Ramos and other tribe members also demonstrated Saturday how they take yucca fronds and break them down into fibers that can be used for weaving. They rinse the fronds along the way, creating natural soap that can be used for washing.
Then Hamilton showed how she takes the fibers and uses them to start the center of her baskets, which are completed by weaving in deer grass and other natural materials.
This year, Ramos said, it wasn’t difficult to find enough blooming yucca nearby in one day for the ceremony. But in recent drought years that hasn’t always been the case, and he suspects they’ll struggle again in years to come.
Threats to tradition
During the peak of the drought, Ramos said it became much more challenging to find traditional plants nearby. That’s been particularly true for the yucca, which depends on a years-long growing cycle and a specific yucca moth for pollination.

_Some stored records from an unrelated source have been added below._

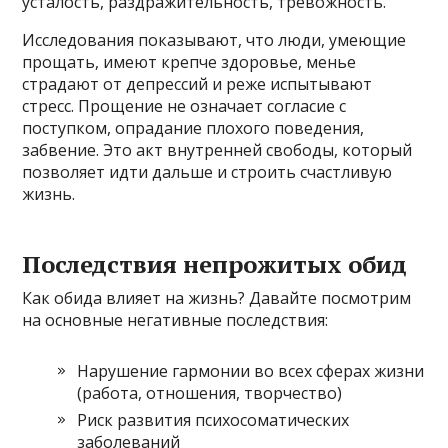
усталость, раздражительность, тревожность.
Исследования показывают, что люди, умеющие
прощать, имеют крепче здоровье, менье
страдают от депрессий и реже испытывают
стресс. Прощение не означает согласие с
поступком, опрадание плохого поведения,
забвение. Это акт внутренней свободы, который
позволяет идти дальше и строить счастливую
жизнь.
Последствия непрожитых обид
Как обида влияет на жизнь? Давайте посмотрим
на основные негативные последствия:
Нарушение гармонии во всех сферах жизни
(работа, отношения, творчество)
Риск развития психосоматических
заболеваний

“It’s been slim pickings, or the material itself is throw-away,” Hamilton, 59, said. Climate adaptations, she explained, can make the yucca fibers too short or too tough to be useful for weaving.
Hamilton felt the hit. She sells baskets, along with products such as elderberry syrup, that weren’t viable during the drought years. Other members of her tribe count on rain to sustain their cattle or water the trees that produce pinon nuts, which they eat and sell.
“The last few years have been really, really tough,” Hamilton said, noting that clan members have been forced to roam further and further to find what they need.
Along with using the plants that grow on their own reservation, tribes have a right to harvest traditional plants from federal lands without a need for special permits, according to Jamie Hinrichs, a spokesperson for the U.S. Forest Service. And after some outreach and education, Ramos said, San Manuel also has agreements to harvest yucca from ancestral lands now owned by a local water district.
“This is about retaining the culture,” Ramos said. “But (it’s) also reaffirming to our tribal members that this isn’t all we have is this Indian reservation here. This whole area is our territory, so we can roam and collect plants that are blooming.”
Another threat has come from the development of housing in traditional harvest areas, such as along the Cajon Pass and east Highland. Native people don’t want to stop all such developments, Ramos said. But he added, “We think there should be a balance.”
Clan members sometimes have had trouble with locals objecting when they went to harvest, Ramos said. He recounted a story of a group that once tried to stop harvesters, telling them “Joshua trees” were protected — though the members were harvesting yucca. They simply left at the time to avoid confrontation, Ramos said, but went back later to collect the plant.
Today, the bigger issue seems to be with people taking blooming yuccas for their own use.
“We’d go places where we traditionally would harvest,” Ramos said. “We’ve seen that things were being clear cut. Then we have also seen where some of these stalks were used for lighting fixtures and stuff like that.”
Along the trail down to the Three Sister Falls, on National Forest land near Julian in San Diego County, multiple yucca stalks can be seen this spring with their tops lopped off. A Cleveland National Forest archaeologist affirmed that tribal members would not harvest in that manner, Hinrichs said. So it very well could have been signs of non-Indian people illegally gathering plants from federal lands.
It’s always a bit tricky, Bolden noted, to raise awareness of a plant’s cultural significance without making it take on mythical status that could lead to real shortages, like what they’re facing with white sage. With yucca, she emphasized, the power is in its connection to their ancestors and traditions. And that’s a power that belongs to Native people.